SHARON WAS the most typical Israeli one could imagine, embodying the saying (to which I modestly claim authorship): “If force does not work, try more force.”I was therefore very surprised when he came out in favor of the law dispensing with the military service of tens of thousands of orthodox youngsters. “How can you?” I asked him. His answer: “I am first of all a Jew, and only after that an Israeli!” I told him that for me it was the other way round.
Ideologically, he was the pupil and successor of David Ben-Gurion and Moshe Dayan, leaders who believed in military force and in expanding the territory of Israel without limit. His military career started for real in the 1950s when Moshe Dayan put him in charge of an unofficial outfit called Unit 101, which was sent across the border to kill and destroy, in retaliation for similar actions committed by Arabs. His most famous exploit was the massacre of Qibya village in 1953, when 49 innocent villagers were buried under the houses which he blew up.
Later, when requested to put an end to “terrorism” in Gaza, he killed every Arab who was caught with arms. When I later asked him about killing prisoners, he answered: “I did not kill prisoners. I did not take prisoners!”
At the beginning of his career as commander he was a bad general. But from war to war he improved. Unusual for a general, he learned from his mistakes. In the 1973 war he was already considered the equal of Erwin Rommel and George Patton. It also became known that between the battles he gorged himself on seafood, which is not kosher.
THE MAIN endeavor of his life was the settlement enterprise. As army officer, politician and successively chief of half a dozen different ministries, his central effort was always to plan and set up settlements in the occupied territories.He did not care whether they were legal or illegal under Israeli law (all of them, of course, are illegal under international law, for which he did not give a damn).
He planned their location, with the aim of cutting the West Bank into ribbons which would make a Palestinian state impossible. Then he rammed it through the cabinet and the ministries. Not for nothing was he nicknamed “the Bulldozer”. The “Israel Defense Army” (its official Hebrew name) turned into the “Settlers Defense Army”, sinking slowly in the morass of the occupation.

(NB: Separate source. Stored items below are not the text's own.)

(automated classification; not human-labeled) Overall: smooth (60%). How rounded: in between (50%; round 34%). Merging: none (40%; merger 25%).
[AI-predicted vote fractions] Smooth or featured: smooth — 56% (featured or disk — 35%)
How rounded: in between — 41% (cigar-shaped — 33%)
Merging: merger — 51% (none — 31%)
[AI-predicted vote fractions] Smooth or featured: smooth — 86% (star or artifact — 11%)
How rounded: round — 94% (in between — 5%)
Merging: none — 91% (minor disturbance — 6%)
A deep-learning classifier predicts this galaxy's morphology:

However, when settlements obstructed his plans, he had no compunction about destroying them. When he was in favor of peace with Egypt, in order to concentrate on the war with the Palestinians, he destroyed the entire town of Yamit in North Sinai and the adjacent settlements. Later he did the same to the settlements in the Gaza Strip, attracting the enduring hatred of the settlers, his erstwhile proteges. He acted like a general who is ready to sacrifice a brigade to improve his overall strategic position.

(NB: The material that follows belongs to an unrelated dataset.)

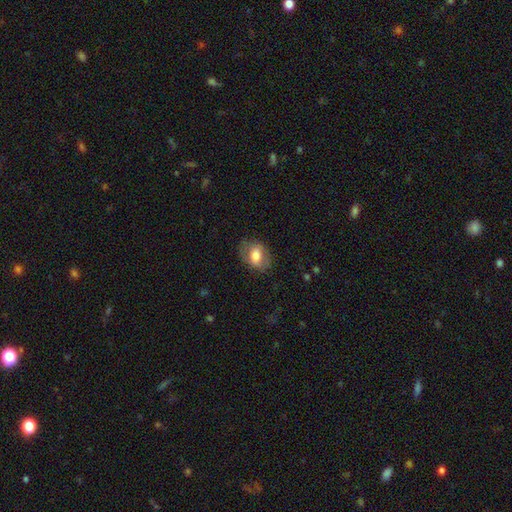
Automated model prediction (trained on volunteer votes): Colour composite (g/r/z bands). It shows a smooth galaxy with no disk features (67%) that is in between round and cigar-shaped (75%). Merging: none (74%).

WHEN HE died last week, after lying in a coma for eight years, he was eulogized by the very people he despised, and turned into a shallow folk hero. The Ministry of Education compared him to Moses. In real life he was a very complex person, as complex as Israel. His personal history is interwoven with the history of Israel.
His main legacy was catastrophic: the scores of settlements which he implanted all over the West Bank – each of them a landmine which will have to be removed at great risk when the time comes.